Body of Evidence. Patricia D Cornwell

Her relationship with the Harpers was as intense as it was deranged. They were three volatile elements forming a thunderhead of unbelievable destruction when they finally lived together in that storybook mansion on its river of timeless dreams. Gary Harper bought and restored the great house for Beryl, and it was in the upstairs bedroom where I had slept that he robbed her one night of her virginity when she was only sixteen.

When she did not come down to breakfast the following morning, Sterling Harper went upstairs to check and found Beryl in a fetal position, crying. Unable to face that her famous brother had raped their surrogate daughter, Miss Harper battled the demons of her house with troops of denial. She never said a word to Beryl or attempted to intervene, but softly shut her door at night and slept her fitful sleep.

The molestation of Beryl continued, week after week, less frequently as she got older and finally ending with the Pulitzer Prize-winner’s impotence, brought on by long evenings of hard drinking and other excesses, including drugs. When the interest from his accumulated book earnings and family inheritance could no longer support his vices, he turned to his friend, Joseph McTigue, who focused his kindly attentions and skills on Harper’s precarious finances, eventually making the author “not only solvent again, but wealthy enough to afford the finest whiskey by the case and cocaine binges whenever he pleased.”

According to Beryl, after she moved out Miss Harper painted the portrait over the library mantel, a portrait of a child robbed of innocence, intended unconsciously or not to torment Harper forever.

He drank more, wrote less, and began suffering from insomnia. He began frequenting Culpeper’s Tavern, a ritual encouraged by his sister, who used those hours to conspire against him with Beryl on the phone. The final blow came in a dramatic act of defiance when Beryl, encouraged by Sparacino, violated her contract.

It was her way of reclaiming her life and, in her words, “preserving the beauty of my friend, Sterling, by pressing the memory of her between these pages like wildflowers.”

Beryl began her book very shortly after Miss Harper was diagnosed as having cancer. Their bond was inviolable, their love for each other immense.

Naturally, there were lengthy digressions about the books Beryl had written and the sources of her ideas. Excerpts from earlier works were included, and I suspected this might have explained the partial manuscript we found on her bedroom dresser after she was dead. It was hard to say. It was hard to know what had gone on in Beryl’s mind. But I could see that her work was extraordinary, and sufficiently scandalous to have frightened Gary Harper and caused Sparacino to lust after it.

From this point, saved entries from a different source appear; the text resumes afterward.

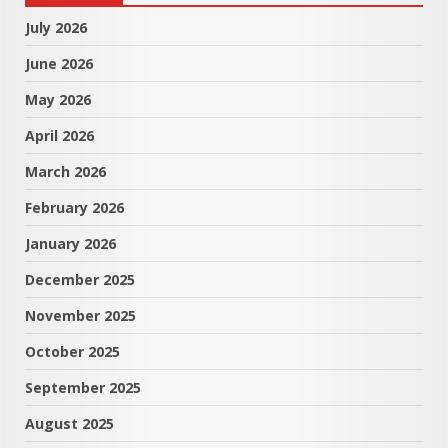
July 2026
June 2026
May 2026
April 2026
March 2026
February 2026
January 2026
December 2025
November 2025
October 2025
September 2025
August 2025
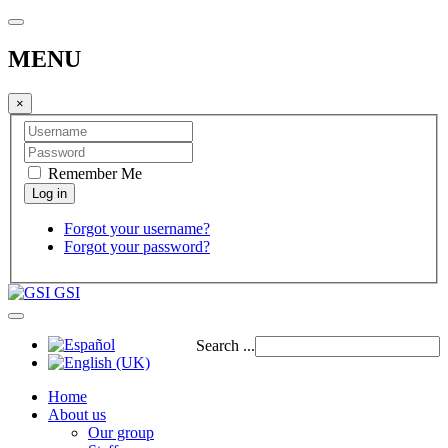
MENU
×
Remember Me
Forgot your username?
Forgot your password?
GSI
Search ...
Home
About us
Our group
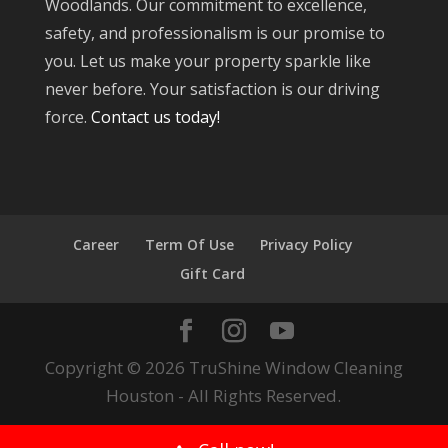
Woodlands. Our commitment to excellence,
safety, and professionalism is our promise to
you. Let us make your property sparkle like
never before. Your satisfaction is our driving
force.
Contact us today!
Career
Term Of Use
Privacy Policy
Gift Card
Copyright © 2026 TruShine Window Cleaning
Houston - All Rights Reserved.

What I failed to see as the afternoon wore on was anything that raised the specter of Frankie. There was no mention in her manuscript of the ordeal that would eventually end her life. I supposed it was too much for her to contemplate. Perhaps, she hoped, it would pass with time.

I was nearing the end of Beryl’s book when Mark suddenly put his hand on my arm.

“What?” I could barely tear my eyes away.

“Kay. Take a look at this,” he said, lightly placing a page on top of the one I was reading.

It was the opening of Chapter Twenty-five, a page I had previously read. It took me a moment to see what I had missed. It was a very clean photocopy, and not an original typed page like all of the others.

“I thought you said this was the only copy,” Mark quizzed me.

“I was under the impression that it was,” I replied, mystified.

“I wonder if she made a copy and mixed up two of the pages.”

“That’s the way it looks,” I considered. “But where is the copy, then? It hasn’t turned up.”

“Got no idea.”

“You sure Sparacino doesn’t have it?”

“I’m pretty sure I would know if he did. I’ve turned his office inside out during his absences and I’ve done the same to his house. Besides, I think he would have told me, at least when he thought we were buddies.”